Integrated reporters still face areas of difficulty, however, with some new challenges identified this year. For example, some participants in the IR Business Network struggle to link their strategy to the way they use and manage their resources (known as ‘capitals’ under the IR framework). Materiality also causes headaches. For example, organisations don’t always explain their materiality determination process well, and it is not always clear that their reporting focuses on matters that substantively affect the organisation’s ability to create value in the short, medium and long term. Reporting on an organisation’s ‘outlook’ – the challenges and uncertainties that could affect delivery of the strategy and future performance – could also be tricky, as boards worry about sensitive information and managing stakeholder expectations.

Fundamental change

What is clear is that adopting integrated reporting has a real impact on organisations. Interviewee Russ Houlden, CFO of United Utilities, believes the major change that integrated reporting can bring to organisations is around integrated thinking. ‘That fundamentally changes the way we operate the business,’ he says. ‘In terms of the reporting, it gives all our stakeholders a little bit more of a broad understanding, so they can then engage with us on their specific topics. It gives them a broader feeling of the sort of responsible company we are and the way that we try to give the best service to customers by operating in a more integrated way.’ 

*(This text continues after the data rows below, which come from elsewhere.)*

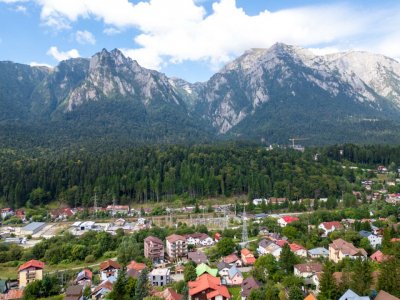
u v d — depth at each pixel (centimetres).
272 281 12544
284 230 18662
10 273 15950
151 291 11994
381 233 17188
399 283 9894
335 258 14600
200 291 11600
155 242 16812
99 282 14025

Yen-pei Chen, ACCA subject matter expert in integrated reporting, says: ‘It’s notable that integrated thinking is seen as an important aspect of integrated reporting. In some organisations, integrated thinking develops internally before integrated reporting is adopted. In others it is encouraged and supported by the integrated reporting process. There’s no right or wrong way.’

Chen is also encouraged by how integrated reporting is becoming embedded in some companies’ strategic planning processes. For example, life insurance, pension and asset management company Aegon has brought forward the timing of its materiality assessment – an important aspect of internal reporting – so its outcomes can inform its other internal processes. Previously, the company did its materiality assessment towards the end of the year, and reflected the outcomes in that year’s report, but there was too little time to formulate strategic or operational responses to the issues identified. 

Aegon has now changed the cycle, performing the materiality assessment at the end of the prior year. ‘We then use that as an input for our strategy cycle, which kicks off in January,’ says Marc van Weede, global head of strategy and sustainability at Aegon. ‘Then we have a whole year in which we go through our strategy planning and action planning and responses. So by the end of 2018, we will have a much better story about how we responded to those issues.’ 

The outcome of the materiality assessment now provides ‘a core input’ into Aegon’s strategic risk assessments, which are becoming a standard element in the strategy review process at group and business unit level. Van Weede sees this as a ‘more integrated approach’. He also believes conducting these strategic risk assessments in the right way should help with risk reporting.